• A Storyteller Wades Into a Crowded Market

    BevelKitTristan Walker is a rarity in Silicon Valley. He’s a gifted storyteller who intimately understands mobile and social media, having interned at Twitter before joining Foursquare, where he led business development for three years.

    Those talents will come in handy, as Walker pulls the cover off his eight-month-old startup, Walker & Company, revealing its first product to be … a shaving kit.

    Worth mentioning straightaway: This is an exceedingly nice shaving kit. In addition to a pure brass handle and German-made blades, each kit comes with rich pre-shave, shaving, and after-shave lotions, all tucked thoughtfully into an elegant box that’s designed to take 2.5 seconds to open. (It builds anticipation, Walker told me during a recent visit to the company’s offices, located a few miles from Stanford University.)

    Priced as the kit is — a user pays $59 for his first, three-month supply, and $29 per month thereafter — it seems reasonably accessible, too, particularly considering the growing percentage of men willing to spend on grooming. According to the research company Mintel, the share of personal care products designed for men has grown to to 5.6 percent from 4.6 percent over the past five years.

    Still, to break into a crowded market that already features both high-end competitors and affordable alternatives, Walker needs a compelling story, and he has one that he tells well. As he explains it, black, Latino, and Asian men and women have few personal care options beyond the “ethnic aisle of Walgreen’s,” where they’re left to examine which “dust-covered” product might be remotely suited for their hair texture or skin needs. To underscore his point, Walker, who is African-American, shows me an off-the-shelf hair-care product featuring a balding black man wearing a bath towel.

    It’s that underserved market that inspired Walker & Co. The company’s shave kit, for example, has a single blade construction that’s particularly ideal for African-American men, who often struggle with extreme razor burn irritation because their facial hair tends to be curly.

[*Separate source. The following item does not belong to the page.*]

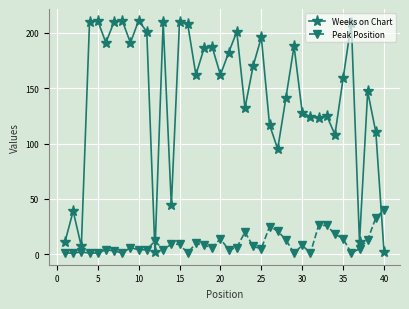

Rank the series by their average value, from highest to lowest.

Weeks on Chart, Peak Position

    Yet the kit is just the start, says Walker, who observes that people of color will represent the majority of American in the not-too-distant future, as well as that they tend to spend more than other demographic groups on personal care products. (Black women, who represent just 6 percent of U.S. population today, account for 30 percent of hair care spend, says Walker.)

    Little wonder Walker is already imagining products such as high-end shampoos suited for the dry hair of African-American women, or skin-care products that address hyperpigmentation.

    And none will be relegated to a drugstore aisle, says Walker, who is employing a direct-to-consumer e-tailing strategy, along with reaching people where they gather online. (Among other examples: the urban style blog Street Etiquette will soon begin publishing grooming content co-created with Walker & Co.)

    Eventually, Walker & Co. — whose investors include Andreessen Horowitz, SV Angel, Upfront Ventures, and Sherpa Foundry — will also sell its products offline, says Walker. But telling the story comes first, and the shaving kit is not the story; it’s just the prologue.

    “This is about fundamentally enabling access. It’s about making things more practical and delightful at the same time,” says Walker.

    Traditional consumer packaged goods companies have had their chance, he suggests. Walker & Co. is “going to create the experience that [people of color] deserve.”